“My point, once again, is not that those ancient people told literal stories and we are now smart enough to take them symbolically, but that they told them symbolically and we are now dumb enough to take them literally.”
― John Dominic Crossan, Who Is Jesus? Answers to Your Questions About the Historical Jesus
John Dominic Crossan is certainly a fine example of the kind of Biblical criticism that poses as scholarship but begins with a presumption and then turns the Scriptures to fit that presumption. He is a product of the age of skepticism in which truth is met with suspicion and presumed to be symbolical language, myth, legend, or fable designed to illustrate a point. It is the Aesop Fable approach to Scripture in which nothing is what it says or seems but is merely a story, a parable, with greater meaning residing in the moral. Adam and Eve, Jonah, Job, miracles, etc... are all presumed to be iconic rather than factual, symbolic rather than historical. And if that seems to presumptive and arrogant, then you make us the bad guys (the 1600 or so years between the apostles who knew it was merely story and beginning of the skeptical age about 1800 or so which got it all wrong). Even the resurrection of Jesus need not be fact in order for it to be true. Yeah, I know, go figure. . .

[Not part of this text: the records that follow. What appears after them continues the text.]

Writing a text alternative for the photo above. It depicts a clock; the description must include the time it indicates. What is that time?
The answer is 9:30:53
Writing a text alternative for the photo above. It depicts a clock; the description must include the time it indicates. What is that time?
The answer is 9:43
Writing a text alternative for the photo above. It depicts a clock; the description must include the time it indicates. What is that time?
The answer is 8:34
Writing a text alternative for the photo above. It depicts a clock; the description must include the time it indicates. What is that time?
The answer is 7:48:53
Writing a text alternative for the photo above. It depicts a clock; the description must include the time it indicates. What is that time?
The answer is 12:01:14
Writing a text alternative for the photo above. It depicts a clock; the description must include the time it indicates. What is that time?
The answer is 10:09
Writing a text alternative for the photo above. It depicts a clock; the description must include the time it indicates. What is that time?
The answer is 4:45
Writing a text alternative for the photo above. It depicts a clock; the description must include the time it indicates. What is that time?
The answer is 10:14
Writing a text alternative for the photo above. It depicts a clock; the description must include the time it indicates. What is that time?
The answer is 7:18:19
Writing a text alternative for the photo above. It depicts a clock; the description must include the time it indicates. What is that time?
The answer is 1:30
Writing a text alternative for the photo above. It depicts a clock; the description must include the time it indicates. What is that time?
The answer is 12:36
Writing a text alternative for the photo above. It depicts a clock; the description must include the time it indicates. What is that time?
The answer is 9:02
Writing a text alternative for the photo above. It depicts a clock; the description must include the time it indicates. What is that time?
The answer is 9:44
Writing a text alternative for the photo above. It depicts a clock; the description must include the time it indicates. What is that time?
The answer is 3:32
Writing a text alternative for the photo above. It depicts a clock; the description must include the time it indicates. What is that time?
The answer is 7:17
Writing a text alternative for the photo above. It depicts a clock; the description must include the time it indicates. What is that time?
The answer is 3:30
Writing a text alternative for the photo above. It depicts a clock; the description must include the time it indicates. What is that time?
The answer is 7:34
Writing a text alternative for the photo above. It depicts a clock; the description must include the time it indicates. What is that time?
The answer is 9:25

The ordinary means of approaching Scripture is to presume fact and history unless the Scriptures tell you otherwise. So Jesus tells parables, clearly identified as parables, not to promote the moral of the story but to illustrate the Kingdom of God. In the end, even Jesus becomes merely a moral to the great mythology of God and the only real fact, vague as it may be, is that God is love, tolerance, acceptance, compassion, and mercy. You need not the cross for this God because sin is no big problem -- God just loves it away -- and you need not the resurrection either since death was always normal and the whole goal is to set the spirit free from its imprisonment in flesh. Does anybody think that sounds like something? It sounds like several things but it does not sound like the Gospel.